障害者雇用、6割未達成 企業調査 中小の受け皿課題

 法律で義務付けられている障害者の雇用率が今年四月に引き上げられた後、未達成の企業が六割に上ることが民間の調査で分かった。積極的に採用したいと考えている企業も四割に満たなかった。回答は中小企業が中心で、大企業に比べて受け皿づくりの厳しい現状が浮かんだ。

 障害者雇用を巡っては、中央省庁や自治体による水増し問題が発覚し、企業からは不信感も出ている。法定率を引き上げるだけでなく、実効性のある対策が官民ともに求められそうだ。

 調査は人材サービス会社「エン・ジャパン」(東京)が八〜九月、従業員五十人以上の企業にインターネットで実施。中小を中心に四百八社が回答した。
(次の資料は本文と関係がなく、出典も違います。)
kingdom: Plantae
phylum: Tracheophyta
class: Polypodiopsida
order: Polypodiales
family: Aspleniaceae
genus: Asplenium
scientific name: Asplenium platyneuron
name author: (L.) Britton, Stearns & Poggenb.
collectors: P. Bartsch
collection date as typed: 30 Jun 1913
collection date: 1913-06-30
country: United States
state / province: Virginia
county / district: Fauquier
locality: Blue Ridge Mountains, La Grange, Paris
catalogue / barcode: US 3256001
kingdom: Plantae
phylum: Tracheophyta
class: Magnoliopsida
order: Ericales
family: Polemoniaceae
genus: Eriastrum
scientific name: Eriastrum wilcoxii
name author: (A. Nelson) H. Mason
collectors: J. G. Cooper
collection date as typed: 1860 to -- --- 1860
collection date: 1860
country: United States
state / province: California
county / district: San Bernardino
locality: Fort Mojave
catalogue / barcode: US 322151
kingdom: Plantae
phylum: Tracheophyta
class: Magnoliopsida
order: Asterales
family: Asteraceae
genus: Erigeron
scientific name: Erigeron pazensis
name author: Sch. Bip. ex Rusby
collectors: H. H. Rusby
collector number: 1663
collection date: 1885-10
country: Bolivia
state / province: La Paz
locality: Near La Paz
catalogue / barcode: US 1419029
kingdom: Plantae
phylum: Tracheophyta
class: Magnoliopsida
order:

 障害者の「法定雇用率」は企業では四月に2・0%から2・2%に引き上げられたが、達成は39%にとどまり、61%が未達成。29%はそもそも障害者を雇用していなかった。今後「雇用したい」との回答は「積極的に」「法定率に合わせて」で計35%だった。

 エン・ジャパンの担当者は「法定率の引き上げに実際の状況が追いついていない。現場では障害者の奪い合いも起きている」と説明。「中小は大手に比べ受け入れ態勢に余裕がなく、障害者に適した業務がないことや、社員の理解不足に悩んでいる」という。

 自由回答では、中央省庁の雇用水増し問題に「未達成の企業には(事実上の)罰金を科すのに、自ら違反した場合はどうするのか」と厳しい意見が相次ぎ、法定率自体にも「業種によって雇用の難易度が違うので、傾斜が必要」「一律に決めるのは行政の押しつけ」と疑問の声があった。

 障害者を雇用する企業からは「仕事を一生懸命してくれて、貴重な戦力になっている」と肯定的な意見があった。五十人以上の企業を対象とした昨年六月時点の厚生労働省の調査では当時の法定率2・0%を達成した企業は50%だった。